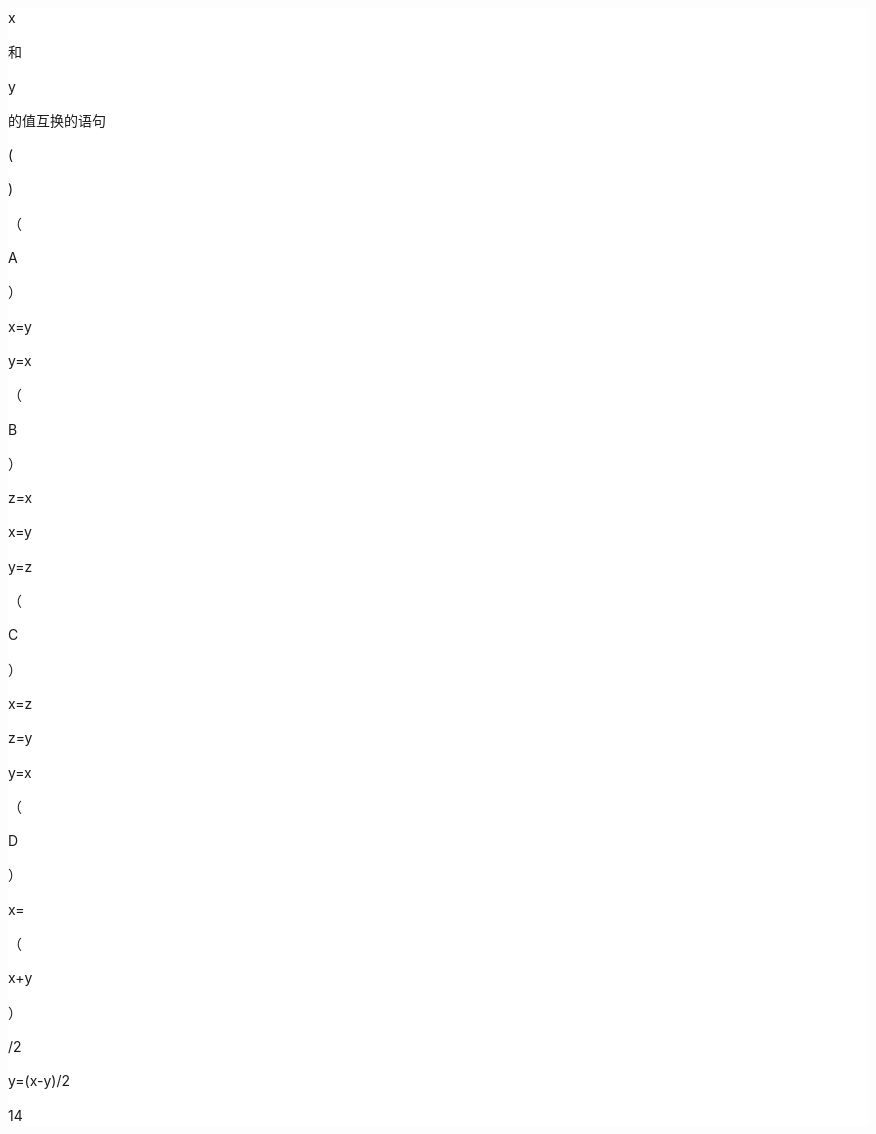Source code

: x

和

y

的值互换的语句

(

)

（

A

）

x=y

y=x

（

B

）

z=x

x=y

y=z

（

C

）

x=z

z=y

y=x

（

D

）

x=

（

x+y

）

/2

y=(x-y)/2

14
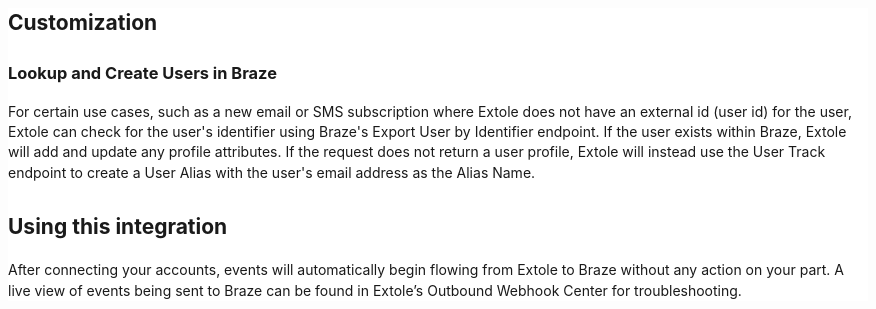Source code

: 
## Customization

### Lookup and Create Users in Braze

For certain use cases, such as a new email or SMS subscription where Extole does not have an external id (user id) for the user, Extole can check for the user's identifier using Braze's Export User by Identifier endpoint. If the user exists within Braze, Extole will add and update any profile attributes. If the request does not return a user profile, Extole will instead use the User Track endpoint to create a User Alias with the user's email address as the Alias Name.

## Using this integration

After connecting your accounts, events will automatically begin flowing from Extole to Braze without any action on your part. A live view of events being sent to Braze can be found in Extole’s Outbound Webhook Center for troubleshooting. 
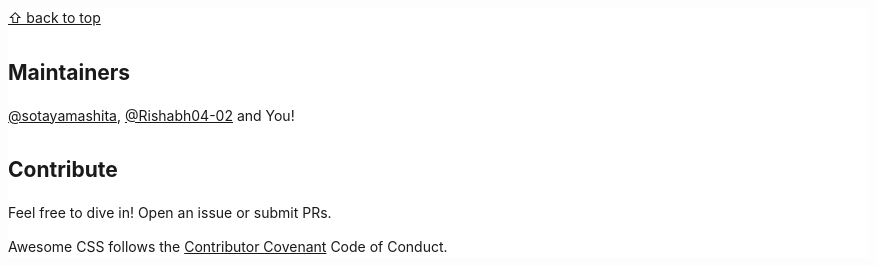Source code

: [⇧ back to top](https://github.com/awesome-css-group/awesome-css#contents)

## Maintainers

[@sotayamashita](https://github.com/sotayamashita), [@Rishabh04-02](https://github.com/Rishabh04-02) and You!

## Contribute

Feel free to dive in! Open an issue or submit PRs.

Awesome CSS follows the [Contributor Covenant](https://www.contributor-covenant.org/version/1/3/0/code-of-conduct/) Code of Conduct.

****

*Exercise directions*:
Can you render every nonblank line of source text in these records as a single numbered list, leaving out the pictures?

*Answer space*:
1. Source code
2. : x
3. 和
4. y
5. 的值互换的语句
6. (
7. )
8. （
9. A
10. ）
11. x=y
12. y=x
13. （
14. B
15. ）
16. z=x
17. x=y
18. y=z
19. （
20. C
21. ）
22. x=z
23. z=y
24. y=x
25. （
26. D
27. ）
28. x=
29. （
30. x+y
31. ）
32. /2
33. y=(x-y)/2
34. 14
35. Source code
36. : 
37. ## Customization
38. ### Lookup and Create Users in Braze
39. For certain use cases, such as a new email or SMS subscription where Extole does not have an external id (user id) for the user, Extole can check for the user's identifier using Braze's Export User by Identifier endpoint. If the user exists within Braze, Extole will add and update any profile attributes. If the request does not return a user profile, Extole will instead use the User Track endpoint to create a User Alias with the user's email address as the Alias Name.
40. ## Using this integration
41. After connecting your accounts, events will automatically begin flowing from Extole to Braze without any action on your part. A live view of events being sent to Braze can be found in Extole’s Outbound Webhook Center for troubleshooting. 
42. Source code
43. : [⇧ back to top](https://github.com/awesome-css-group/awesome-css#contents)
44. ## Maintainers
45. [@sotayamashita](https://github.com/sotayamashita), [@Rishabh04-02](https://github.com/Rishabh04-02) and You!
46. ## Contribute
47. Feel free to dive in! Open an issue or submit PRs.
48. Awesome CSS follows the [Contributor Covenant](https://www.contributor-covenant.org/version/1/3/0/code-of-conduct/) Code of Conduct.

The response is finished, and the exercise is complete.